Interannual NPP fluxes from the CASA model have been reported previously (Behrenfeld et al., 2001) and validated against multi-year estimates of NPP from field stations and tree rings (Malmström et al., 1997). Net ecosystem fluxes of carbon from CASA have been validated against atmospheric inverse model estimates over two decades (Potter et al., 2003).
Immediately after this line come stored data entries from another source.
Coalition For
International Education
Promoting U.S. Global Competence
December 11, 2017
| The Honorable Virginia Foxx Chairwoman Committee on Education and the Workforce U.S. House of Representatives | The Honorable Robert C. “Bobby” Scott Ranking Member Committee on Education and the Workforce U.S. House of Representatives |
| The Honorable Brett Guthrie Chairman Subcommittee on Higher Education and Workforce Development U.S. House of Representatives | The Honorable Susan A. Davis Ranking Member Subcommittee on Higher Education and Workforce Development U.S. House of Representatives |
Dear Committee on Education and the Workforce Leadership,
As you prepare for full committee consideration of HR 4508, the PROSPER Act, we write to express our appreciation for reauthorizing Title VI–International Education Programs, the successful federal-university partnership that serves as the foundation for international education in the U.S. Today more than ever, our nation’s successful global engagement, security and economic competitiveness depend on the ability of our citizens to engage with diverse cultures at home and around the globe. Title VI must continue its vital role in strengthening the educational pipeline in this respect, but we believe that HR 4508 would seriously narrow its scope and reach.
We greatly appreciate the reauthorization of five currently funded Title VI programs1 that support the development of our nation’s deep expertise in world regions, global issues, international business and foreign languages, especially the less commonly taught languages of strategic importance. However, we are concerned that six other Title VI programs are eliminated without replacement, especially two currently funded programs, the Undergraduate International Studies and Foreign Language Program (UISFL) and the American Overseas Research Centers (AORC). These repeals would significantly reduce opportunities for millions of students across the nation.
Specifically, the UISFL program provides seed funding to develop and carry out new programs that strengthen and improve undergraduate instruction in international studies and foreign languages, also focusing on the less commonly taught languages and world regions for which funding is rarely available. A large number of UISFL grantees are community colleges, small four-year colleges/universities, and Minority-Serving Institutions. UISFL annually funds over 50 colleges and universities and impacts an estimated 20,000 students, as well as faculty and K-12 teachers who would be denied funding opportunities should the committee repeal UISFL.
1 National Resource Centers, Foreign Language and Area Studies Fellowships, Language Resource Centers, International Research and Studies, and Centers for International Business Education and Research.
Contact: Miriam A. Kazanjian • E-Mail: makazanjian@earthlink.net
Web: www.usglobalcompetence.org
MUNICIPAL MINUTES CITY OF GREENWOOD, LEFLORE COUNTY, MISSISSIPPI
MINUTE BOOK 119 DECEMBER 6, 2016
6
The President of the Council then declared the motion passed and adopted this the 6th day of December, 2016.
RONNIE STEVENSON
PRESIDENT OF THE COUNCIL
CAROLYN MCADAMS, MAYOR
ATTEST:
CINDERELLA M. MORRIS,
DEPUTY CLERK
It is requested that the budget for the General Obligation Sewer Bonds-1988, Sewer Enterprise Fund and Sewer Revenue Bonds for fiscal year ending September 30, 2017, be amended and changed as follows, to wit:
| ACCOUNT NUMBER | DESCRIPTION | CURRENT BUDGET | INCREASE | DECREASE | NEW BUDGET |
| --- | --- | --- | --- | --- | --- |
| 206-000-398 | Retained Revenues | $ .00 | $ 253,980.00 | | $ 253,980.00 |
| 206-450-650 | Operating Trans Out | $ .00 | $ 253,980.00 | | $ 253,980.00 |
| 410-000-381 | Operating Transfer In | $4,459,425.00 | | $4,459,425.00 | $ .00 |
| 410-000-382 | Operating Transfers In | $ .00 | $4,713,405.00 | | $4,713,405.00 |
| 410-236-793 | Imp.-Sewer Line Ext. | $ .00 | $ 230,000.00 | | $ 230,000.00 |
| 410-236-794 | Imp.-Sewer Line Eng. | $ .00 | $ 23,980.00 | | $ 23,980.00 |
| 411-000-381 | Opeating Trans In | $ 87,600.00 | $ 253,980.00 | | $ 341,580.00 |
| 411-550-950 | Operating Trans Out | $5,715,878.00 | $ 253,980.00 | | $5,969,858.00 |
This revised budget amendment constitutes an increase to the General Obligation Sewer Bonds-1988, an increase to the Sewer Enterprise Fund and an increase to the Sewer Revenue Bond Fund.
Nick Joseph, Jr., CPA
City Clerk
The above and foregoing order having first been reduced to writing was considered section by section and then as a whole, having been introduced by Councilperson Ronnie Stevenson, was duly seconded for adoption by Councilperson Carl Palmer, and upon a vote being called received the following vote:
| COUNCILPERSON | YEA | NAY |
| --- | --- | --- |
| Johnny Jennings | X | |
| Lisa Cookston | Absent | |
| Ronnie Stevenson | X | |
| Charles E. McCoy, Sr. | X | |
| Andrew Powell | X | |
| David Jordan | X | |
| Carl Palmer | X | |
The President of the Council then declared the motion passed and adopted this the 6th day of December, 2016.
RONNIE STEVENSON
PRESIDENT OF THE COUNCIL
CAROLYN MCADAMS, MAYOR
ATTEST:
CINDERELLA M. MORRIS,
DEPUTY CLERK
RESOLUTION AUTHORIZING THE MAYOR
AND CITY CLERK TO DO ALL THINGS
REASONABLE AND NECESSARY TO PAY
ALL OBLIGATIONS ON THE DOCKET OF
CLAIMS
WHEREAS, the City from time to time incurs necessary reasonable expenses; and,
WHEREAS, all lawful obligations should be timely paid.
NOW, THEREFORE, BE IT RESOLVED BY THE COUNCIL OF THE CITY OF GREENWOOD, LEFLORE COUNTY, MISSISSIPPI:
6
As documented in Potter (1999), the monthly NPP flux, defined as net fixation of CO2 by vegetation, is computed in CASA on the basis of light-use efficiency (Monteith, 1972). Monthly production of plant biomass is estimated as a product of time-varying surface solar irradiance, Sr, and EVI from the MODIS sensor, plus a constant light utilization efficiency term (emax) that is modified by time-varying stress scalar terms for temperature (T) and moisture (W) effects (Eq. 1).

$$ {\hbox{NPP}} = {{\hbox{S}}_{\rm{r}}}{\hbox{EVI\; }}{{\hbox{e}}_{{{ \max }}}}{\hbox{T W}} $$

The CASA emax term was set uniformly at 0.55 g C MJ−1 PAR, a value that derives from calibration of predicted annual NPP to previous field estimates (Potter et al., 2003). This model calibration has been calibrated globally by comparing predicted annual NPP to more than 1900 field measurements of NPP (Potter et al., 2003). Climate drivers for the CASA model were from the National Center for Environmental Prediction (NCEP) DOE-II reanalysis data set (Zhao and Running, 2010). NCEP land surface temperature, precipitation rates, and surface solar radiation data sets were averaged to monthly values at the 0.5° cell size. Land cover settings were aggregated from the MODIS global 1-km product (Zhao and Running, 2010).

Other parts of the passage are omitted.